President Joe Biden dropped out of the 2024 presidential race on July 21 following weeks of interparty fighting among Democrats on whether he should pass the torch to the next generation after his debate fiasco against Trump in late June in Atlanta. Biden also endorsed Harris the day he withdrew from the race and she is now the presumptive Democratic presidential nominee.
Before Biden dropped out of the race, Harris’ polling showed that she was several points behind Trump, the GOP presidential nominee, in multiple polls, but she still did better than other top Democrats who were also polled. After Biden’s endorsement of Harris, the vice president’s campaign took off. She raised $310 million in July and her campaign’s TikTok account currently has 2.9 million followers.
The vice president’s success on the campaign trail seems to have made an impact on potential voters since her national polling average went up by 4.4 points in the past month. Harris is currently beating Trump 45 to 43.9 percent in the national polls, according to the Silver Bulletin presidential model.

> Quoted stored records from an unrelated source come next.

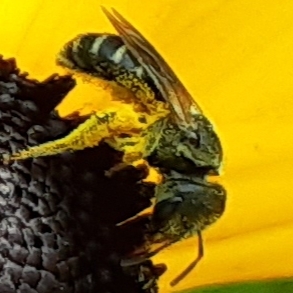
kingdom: Animalia
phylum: Arthropoda
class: Insecta
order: Hymenoptera
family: Halictidae
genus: Halictus
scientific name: Halictus ligatus
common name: Ligated furrow bee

Looking at certain swing states, which typically decide the election, Harris is up in Pennsylvania; although only by less than a point (45.3 to 44.8 percent); Wisconsin by 1.2 points (46 to 44.8 percent) and Michigan by 2.4 points (45.2 to 42.8 percent).
Meanwhile, Trump leads the vice president in the battleground states of Georgia (46.3 to 44.8 percent), North Carolina (46.7 to 44.7 percent), Arizona (46.3 to 43.8 percent) and Nevada (43.9 to 42.6 percent).
Despite Harris’ recent success in some pivotal states and nationwide, this is still a very close race and it’s looking like a tossup between the two.
Newsweek reached out to Harris’ campaign for comment on Saturday morning, but it declined to comment. Newsweek also reached out to Trump’s campaign via email for comment on Saturday morning.
The Silver Bulletin is named after Nate Silver, who is considered to be one of the leading polling analysts in the United States. Silver founded ABC News’ poll aggregator FiveThirtyEight, but he is no longer affiliated with ABC News or FiveThirtyEight. Eli McKown-Dawson, an incoming post-grad student at The London School of Economics studying social statistics and survey methods, works with Silver as an assistant elections analyst.
The polling averages in Silver’s presidential model adjust for which type of voters are surveyed, whether independent presidential candidate Robert F. Kennedy Jr. is present, and house effects, which are systematic tendencies for polling firms to favor one party’s candidate over another. Additionally, more reliable polls are weighed more heavily in the Silver Bulletin polling averages.